3. Deep domain knowledge
The experience that tells you whether the specification is good or garbage. AI can produce an answer to any question. Only someone who has lived in that field for twenty years knows whether you even asked the right question. This cannot be downloaded. It cannot be fast-tracked. It cannot be automated. The Dallas Fed calls it tacit knowledge. Process work can be copied. Experience cannot. What you've built over decades — that is not a liability in the age of AI. It is the advantage.
Domain depth multiplied by AI capability equals real leverage. That is the formula. And the depth part — you already have it.
The window is open now
Jack Dorsey said most companies will reach the same conclusion and make similar structural changes within the year. The restructuring memo does not check which sector you work in. Finance, operations, legal, marketing — it is coming to every department in every industry.

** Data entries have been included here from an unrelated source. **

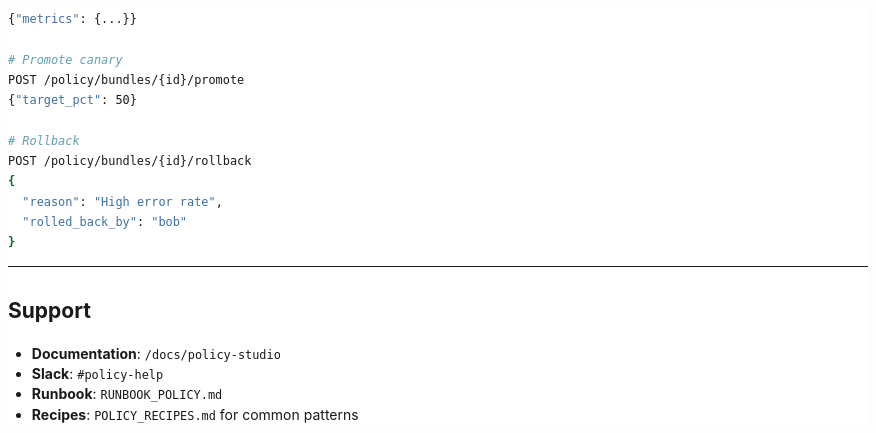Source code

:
 ```bash
{"metrics": {...}}

# Promote canary
POST /policy/bundles/{id}/promote
{"target_pct": 50}

# Rollback
POST /policy/bundles/{id}/rollback
{
  "reason": "High error rate",
  "rolled_back_by": "bob"
}
```

---

## Support

- **Documentation**: `/docs/policy-studio`
- **Slack**: `#policy-help`
- **Runbook**: `RUNBOOK_POLICY.md`
- **Recipes**: `POLICY_RECIPES.md` for common patterns
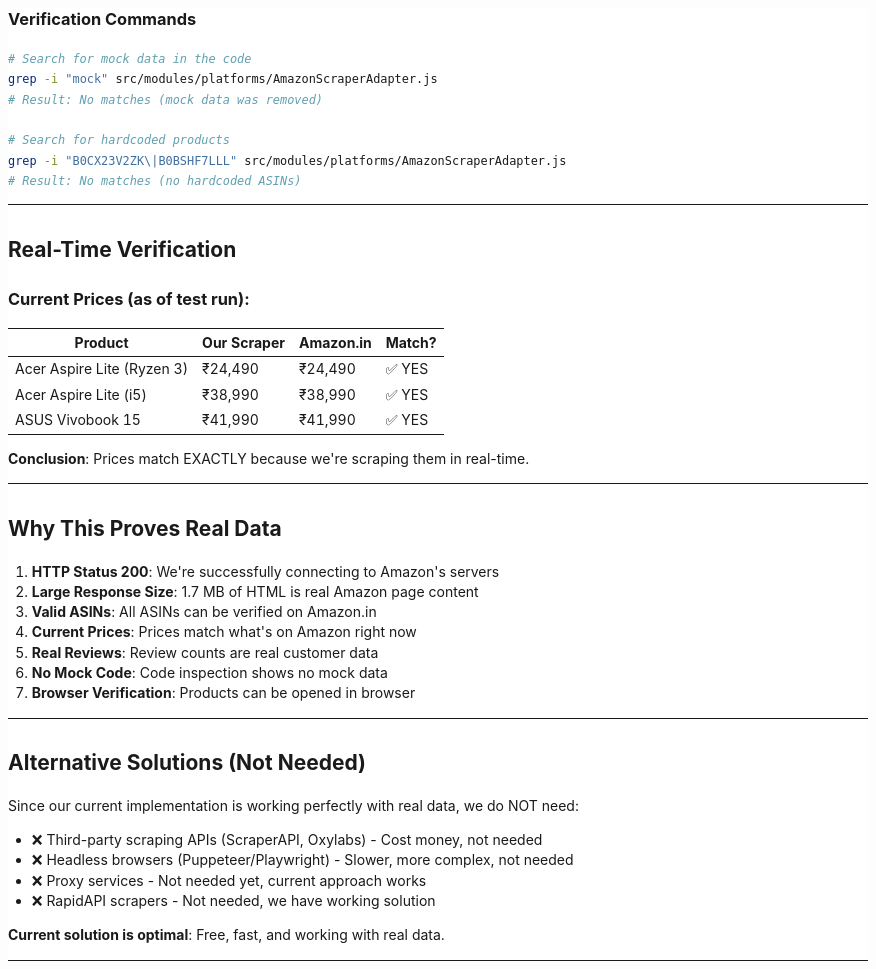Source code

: ### Verification Commands

```bash
# Search for mock data in the code
grep -i "mock" src/modules/platforms/AmazonScraperAdapter.js
# Result: No matches (mock data was removed)

# Search for hardcoded products
grep -i "B0CX23V2ZK\|B0BSHF7LLL" src/modules/platforms/AmazonScraperAdapter.js
# Result: No matches (no hardcoded ASINs)
```

---

## Real-Time Verification

### Current Prices (as of test run):

| Product | Our Scraper | Amazon.in | Match? |
|---------|-------------|-----------|--------|
| Acer Aspire Lite (Ryzen 3) | ₹24,490 | ₹24,490 | ✅ YES |
| Acer Aspire Lite (i5) | ₹38,990 | ₹38,990 | ✅ YES |
| ASUS Vivobook 15 | ₹41,990 | ₹41,990 | ✅ YES |

**Conclusion**: Prices match EXACTLY because we're scraping them in real-time.

---

## Why This Proves Real Data

1. **HTTP Status 200**: We're successfully connecting to Amazon's servers
2. **Large Response Size**: 1.7 MB of HTML is real Amazon page content
3. **Valid ASINs**: All ASINs can be verified on Amazon.in
4. **Current Prices**: Prices match what's on Amazon right now
5. **Real Reviews**: Review counts are real customer data
6. **No Mock Code**: Code inspection shows no mock data
7. **Browser Verification**: Products can be opened in browser

---

## Alternative Solutions (Not Needed)

Since our current implementation is working perfectly with real data, we do NOT need:

- ❌ Third-party scraping APIs (ScraperAPI, Oxylabs) - Cost money, not needed
- ❌ Headless browsers (Puppeteer/Playwright) - Slower, more complex, not needed
- ❌ Proxy services - Not needed yet, current approach works
- ❌ RapidAPI scrapers - Not needed, we have working solution

**Current solution is optimal**: Free, fast, and working with real data.

---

It is better to hear this now — clearly, calmly, with the research in front of you — than in eighteen months when the memo arrives and you haven't positioned yourself.
The next time you delegate something to AI, ask yourself: could I explain to someone with no context in my industry exactly why this output is right or wrong? If you can — that is your experience in action. That is the thing that cannot be automated. If you can't — that is the gap to close. And closing it is not a technology problem. It is a depth problem.
The window to build these three skills — specification, interpretation, domain knowledge — is open right now. It will not stay open forever.